* _Supplied passage_:
§

To be clear the (1) limitation is not the end of the world, if it only affects validation when function-references is enabled. In that case we can leave it as a "fix this before turning this on" feature. I think all that's necessary is what I outlined above, conditionally implementing the ref.func validation. Otherwise though I think it's clear that 65k isn't enough and we'll need to play more representation tricks with the type information.

@Robbepop would you happen to have benchmarks you'd be able to execute on-hand? It'd be great to see the impact of this specific PR on your embedding to see if the 20% slowdown in just validation that I measured locally is both reproducible and also to see what portion of your benchmark is slowed down as well. If not though, no worries!

alexcrichton avatar Feb 07 '23 20:02 alexcrichton

@alexcrichton I ran a benchmark on our CI. Of interest are the translate_ benchmarks which show to have regressed by roughly 5% all in all with the wasmparser version of this PR. The benchmarks are a bit noisy unfortunately. https://github.com/paritytech/wasmi/pull/656#issuecomment-1421503362 Note that the translation benchmarks test the performance of parsing, validation and Wasm -> wasmi bytecode translation of Wasm modules, so Wasm validation is just a part of the whole test. Therefore it is expected that the 20% won't show up.

§

* _Supplied data_:
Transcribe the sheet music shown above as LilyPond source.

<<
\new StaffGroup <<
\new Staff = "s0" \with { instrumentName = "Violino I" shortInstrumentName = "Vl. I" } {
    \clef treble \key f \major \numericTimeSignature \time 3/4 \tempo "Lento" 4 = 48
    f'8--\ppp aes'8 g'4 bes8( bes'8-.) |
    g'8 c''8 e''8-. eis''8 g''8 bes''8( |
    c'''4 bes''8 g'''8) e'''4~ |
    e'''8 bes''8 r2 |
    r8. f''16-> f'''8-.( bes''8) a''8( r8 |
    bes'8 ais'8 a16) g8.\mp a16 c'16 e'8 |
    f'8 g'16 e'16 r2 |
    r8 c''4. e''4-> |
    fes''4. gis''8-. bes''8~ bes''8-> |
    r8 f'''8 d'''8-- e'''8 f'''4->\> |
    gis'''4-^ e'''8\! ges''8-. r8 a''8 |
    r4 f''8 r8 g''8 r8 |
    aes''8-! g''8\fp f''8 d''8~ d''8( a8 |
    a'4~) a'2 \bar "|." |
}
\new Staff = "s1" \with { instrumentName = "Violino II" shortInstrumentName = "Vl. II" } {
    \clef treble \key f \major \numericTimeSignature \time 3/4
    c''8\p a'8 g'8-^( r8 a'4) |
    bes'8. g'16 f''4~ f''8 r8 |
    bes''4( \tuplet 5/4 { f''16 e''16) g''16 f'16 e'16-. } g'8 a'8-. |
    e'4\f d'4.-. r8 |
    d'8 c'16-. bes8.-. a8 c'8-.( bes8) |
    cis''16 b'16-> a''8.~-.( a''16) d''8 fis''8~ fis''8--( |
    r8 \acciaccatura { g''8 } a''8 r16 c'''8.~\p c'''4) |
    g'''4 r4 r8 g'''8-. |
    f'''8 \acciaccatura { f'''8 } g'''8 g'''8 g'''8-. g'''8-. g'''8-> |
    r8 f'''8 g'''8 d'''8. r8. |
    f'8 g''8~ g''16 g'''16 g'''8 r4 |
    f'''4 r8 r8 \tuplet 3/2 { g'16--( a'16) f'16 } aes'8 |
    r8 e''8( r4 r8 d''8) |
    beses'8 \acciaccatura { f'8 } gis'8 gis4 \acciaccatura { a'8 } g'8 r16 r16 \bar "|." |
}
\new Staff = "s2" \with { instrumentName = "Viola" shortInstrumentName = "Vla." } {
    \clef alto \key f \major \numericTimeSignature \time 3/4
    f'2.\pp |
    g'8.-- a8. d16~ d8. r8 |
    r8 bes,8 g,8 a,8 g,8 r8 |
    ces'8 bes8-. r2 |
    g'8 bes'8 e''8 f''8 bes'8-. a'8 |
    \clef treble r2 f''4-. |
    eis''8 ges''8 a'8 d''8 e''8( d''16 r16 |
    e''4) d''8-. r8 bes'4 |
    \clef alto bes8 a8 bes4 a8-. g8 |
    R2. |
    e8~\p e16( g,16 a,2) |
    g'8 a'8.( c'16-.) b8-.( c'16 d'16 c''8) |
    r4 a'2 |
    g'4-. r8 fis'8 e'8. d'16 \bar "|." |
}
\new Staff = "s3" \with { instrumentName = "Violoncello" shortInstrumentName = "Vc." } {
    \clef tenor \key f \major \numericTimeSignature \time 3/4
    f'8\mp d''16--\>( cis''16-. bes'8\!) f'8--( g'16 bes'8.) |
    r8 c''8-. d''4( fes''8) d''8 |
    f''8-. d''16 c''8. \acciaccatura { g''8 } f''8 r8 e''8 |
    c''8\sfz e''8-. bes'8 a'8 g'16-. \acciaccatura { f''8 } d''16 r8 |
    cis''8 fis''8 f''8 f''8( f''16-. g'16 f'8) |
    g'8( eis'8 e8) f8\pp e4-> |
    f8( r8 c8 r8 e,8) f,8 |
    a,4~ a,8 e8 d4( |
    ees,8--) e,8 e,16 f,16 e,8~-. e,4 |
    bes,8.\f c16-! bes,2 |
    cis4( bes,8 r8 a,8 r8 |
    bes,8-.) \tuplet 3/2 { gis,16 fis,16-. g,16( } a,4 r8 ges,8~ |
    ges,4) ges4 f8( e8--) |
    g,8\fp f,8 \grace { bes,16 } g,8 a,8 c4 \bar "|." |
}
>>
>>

§

From the benchmark discussion above, reproduce word for word the passage that opens with "To be clear" and closes with "the type information.".

* _Answer to this problem_:
To be clear the (1) limitation is not the end of the world, if it only affects validation when function-references is enabled. In that case we can leave it as a "fix this before turning this on" feature. I think all that's necessary is what I outlined above, conditionally implementing the ref.func validation. Otherwise though I think it's clear that 65k isn't enough and we'll need to play more representation tricks with the type information.